When you reach the line that contains "index mcp: (1021, 816)" in the entries below, begin returning lines exactly as written and continue through the last one.

--- Supplied records Enclosed Below ---

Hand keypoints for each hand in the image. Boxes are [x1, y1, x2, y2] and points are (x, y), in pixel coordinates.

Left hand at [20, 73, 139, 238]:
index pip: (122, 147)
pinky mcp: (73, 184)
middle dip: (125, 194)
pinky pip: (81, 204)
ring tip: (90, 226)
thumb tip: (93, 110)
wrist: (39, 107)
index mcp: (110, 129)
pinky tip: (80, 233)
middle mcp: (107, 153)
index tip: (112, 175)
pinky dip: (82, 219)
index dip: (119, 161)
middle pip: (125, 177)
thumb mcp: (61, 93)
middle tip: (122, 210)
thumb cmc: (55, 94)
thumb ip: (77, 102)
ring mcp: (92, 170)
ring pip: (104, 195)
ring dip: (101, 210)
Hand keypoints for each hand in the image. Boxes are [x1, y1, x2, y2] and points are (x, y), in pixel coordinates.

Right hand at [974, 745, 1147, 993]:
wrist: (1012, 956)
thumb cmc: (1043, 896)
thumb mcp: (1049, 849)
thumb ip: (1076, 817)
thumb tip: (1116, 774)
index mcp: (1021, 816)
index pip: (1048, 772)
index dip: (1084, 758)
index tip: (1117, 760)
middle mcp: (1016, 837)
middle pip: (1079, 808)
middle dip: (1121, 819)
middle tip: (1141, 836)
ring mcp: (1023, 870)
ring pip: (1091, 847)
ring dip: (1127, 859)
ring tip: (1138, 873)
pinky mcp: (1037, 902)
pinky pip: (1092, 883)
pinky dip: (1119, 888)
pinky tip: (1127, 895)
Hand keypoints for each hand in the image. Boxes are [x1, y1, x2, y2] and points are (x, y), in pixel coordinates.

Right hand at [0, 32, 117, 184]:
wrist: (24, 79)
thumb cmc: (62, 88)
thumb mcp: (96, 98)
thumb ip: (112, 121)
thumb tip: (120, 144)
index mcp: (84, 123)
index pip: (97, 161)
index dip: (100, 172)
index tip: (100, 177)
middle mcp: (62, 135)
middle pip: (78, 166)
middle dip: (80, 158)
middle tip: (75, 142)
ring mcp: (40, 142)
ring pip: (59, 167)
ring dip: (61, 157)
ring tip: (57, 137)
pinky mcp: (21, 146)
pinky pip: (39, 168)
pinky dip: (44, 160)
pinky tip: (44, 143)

--- End of Enclosed Supplied records ---

**Result of this exercise:**
index mcp: (1021, 816)
index pip: (1048, 772)
index dip: (1084, 758)
index tip: (1117, 760)
middle mcp: (1016, 837)
middle pip: (1079, 808)
middle dip: (1121, 819)
middle tip: (1141, 836)
ring mcp: (1023, 870)
ring pip: (1091, 847)
ring dip: (1127, 859)
ring tip: (1138, 873)
pinky mcp: (1037, 902)
pinky pip: (1092, 883)
pinky dip: (1119, 888)
pinky tip: (1127, 895)
Hand keypoints for each hand in the image. Boxes are [x1, y1, x2, y2] and points are (x, y), in pixel coordinates.

Right hand at [0, 32, 117, 184]:
wrist: (24, 79)
thumb cmc: (62, 88)
thumb mcp: (96, 98)
thumb ip: (112, 121)
thumb tip: (120, 144)
index mcp: (84, 123)
index pip: (97, 161)
index dip: (100, 172)
index tip: (100, 177)
middle mcp: (62, 135)
middle pip: (78, 166)
middle dip: (80, 158)
middle tip: (75, 142)
ring mcp: (40, 142)
ring pip: (59, 167)
ring dip: (61, 157)
ring tip: (57, 137)
pinky mcp: (21, 146)
pinky pip: (39, 168)
pinky dip: (44, 160)
pinky tip: (44, 143)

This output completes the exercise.